Task directions
Set down the records below in full, exactly as they read.

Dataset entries
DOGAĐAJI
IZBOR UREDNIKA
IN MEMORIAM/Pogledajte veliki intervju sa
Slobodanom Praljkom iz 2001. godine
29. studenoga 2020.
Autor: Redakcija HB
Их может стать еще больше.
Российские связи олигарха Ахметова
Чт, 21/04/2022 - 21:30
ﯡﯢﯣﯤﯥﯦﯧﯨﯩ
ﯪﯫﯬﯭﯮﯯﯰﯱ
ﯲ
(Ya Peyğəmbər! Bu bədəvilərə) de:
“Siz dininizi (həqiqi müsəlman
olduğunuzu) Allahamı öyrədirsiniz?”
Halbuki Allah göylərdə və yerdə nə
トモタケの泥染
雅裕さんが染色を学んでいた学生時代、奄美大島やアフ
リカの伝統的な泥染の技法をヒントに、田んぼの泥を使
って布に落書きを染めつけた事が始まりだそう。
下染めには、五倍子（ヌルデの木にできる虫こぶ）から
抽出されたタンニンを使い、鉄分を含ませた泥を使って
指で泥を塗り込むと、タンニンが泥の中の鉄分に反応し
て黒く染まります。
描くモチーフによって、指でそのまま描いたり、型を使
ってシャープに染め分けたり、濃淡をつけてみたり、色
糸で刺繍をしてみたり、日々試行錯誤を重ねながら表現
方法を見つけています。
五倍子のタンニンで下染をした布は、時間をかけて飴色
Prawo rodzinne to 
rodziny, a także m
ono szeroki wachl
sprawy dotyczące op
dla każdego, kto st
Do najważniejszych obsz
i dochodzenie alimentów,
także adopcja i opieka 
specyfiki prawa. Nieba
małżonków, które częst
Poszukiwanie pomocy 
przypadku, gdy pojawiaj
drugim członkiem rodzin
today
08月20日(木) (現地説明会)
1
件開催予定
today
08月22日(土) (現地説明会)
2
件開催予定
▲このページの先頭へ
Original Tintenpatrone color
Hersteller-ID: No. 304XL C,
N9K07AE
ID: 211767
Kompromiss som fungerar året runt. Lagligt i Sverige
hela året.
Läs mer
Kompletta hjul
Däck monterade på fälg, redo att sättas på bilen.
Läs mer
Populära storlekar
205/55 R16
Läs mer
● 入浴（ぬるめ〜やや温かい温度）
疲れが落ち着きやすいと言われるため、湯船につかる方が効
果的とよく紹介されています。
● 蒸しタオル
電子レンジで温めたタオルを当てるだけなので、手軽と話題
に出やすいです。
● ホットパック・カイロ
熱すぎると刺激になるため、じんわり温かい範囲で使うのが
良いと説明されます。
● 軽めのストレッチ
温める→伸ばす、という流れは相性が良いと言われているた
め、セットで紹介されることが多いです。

Solution for this exercise
DOGAĐAJI
IZBOR UREDNIKA
IN MEMORIAM/Pogledajte veliki intervju sa
Slobodanom Praljkom iz 2001. godine
29. studenoga 2020.
Autor: Redakcija HB
Их может стать еще больше.
Российские связи олигарха Ахметова
Чт, 21/04/2022 - 21:30
ﯡﯢﯣﯤﯥﯦﯧﯨﯩ
ﯪﯫﯬﯭﯮﯯﯰﯱ
ﯲ
(Ya Peyğəmbər! Bu bədəvilərə) de:
“Siz dininizi (həqiqi müsəlman
olduğunuzu) Allahamı öyrədirsiniz?”
Halbuki Allah göylərdə və yerdə nə
トモタケの泥染
雅裕さんが染色を学んでいた学生時代、奄美大島やアフ
リカの伝統的な泥染の技法をヒントに、田んぼの泥を使
って布に落書きを染めつけた事が始まりだそう。
下染めには、五倍子（ヌルデの木にできる虫こぶ）から
抽出されたタンニンを使い、鉄分を含ませた泥を使って
指で泥を塗り込むと、タンニンが泥の中の鉄分に反応し
て黒く染まります。
描くモチーフによって、指でそのまま描いたり、型を使
ってシャープに染め分けたり、濃淡をつけてみたり、色
糸で刺繍をしてみたり、日々試行錯誤を重ねながら表現
方法を見つけています。
五倍子のタンニンで下染をした布は、時間をかけて飴色
Prawo rodzinne to 
rodziny, a także m
ono szeroki wachl
sprawy dotyczące op
dla każdego, kto st
Do najważniejszych obsz
i dochodzenie alimentów,
także adopcja i opieka 
specyfiki prawa. Nieba
małżonków, które częst
Poszukiwanie pomocy 
przypadku, gdy pojawiaj
drugim członkiem rodzin
today
08月20日(木) (現地説明会)
1
件開催予定
today
08月22日(土) (現地説明会)
2
件開催予定
▲このページの先頭へ
Original Tintenpatrone color
Hersteller-ID: No. 304XL C,
N9K07AE
ID: 211767
Kompromiss som fungerar året runt. Lagligt i Sverige
hela året.
Läs mer
Kompletta hjul
Däck monterade på fälg, redo att sättas på bilen.
Läs mer
Populära storlekar
205/55 R16
Läs mer
● 入浴（ぬるめ〜やや温かい温度）
疲れが落ち着きやすいと言われるため、湯船につかる方が効
果的とよく紹介されています。
● 蒸しタオル
電子レンジで温めたタオルを当てるだけなので、手軽と話題
に出やすいです。
● ホットパック・カイロ
熱すぎると刺激になるため、じんわり温かい範囲で使うのが
良いと説明されます。
● 軽めのストレッチ
温める→伸ばす、という流れは相性が良いと言われているた
め、セットで紹介されることが多いです。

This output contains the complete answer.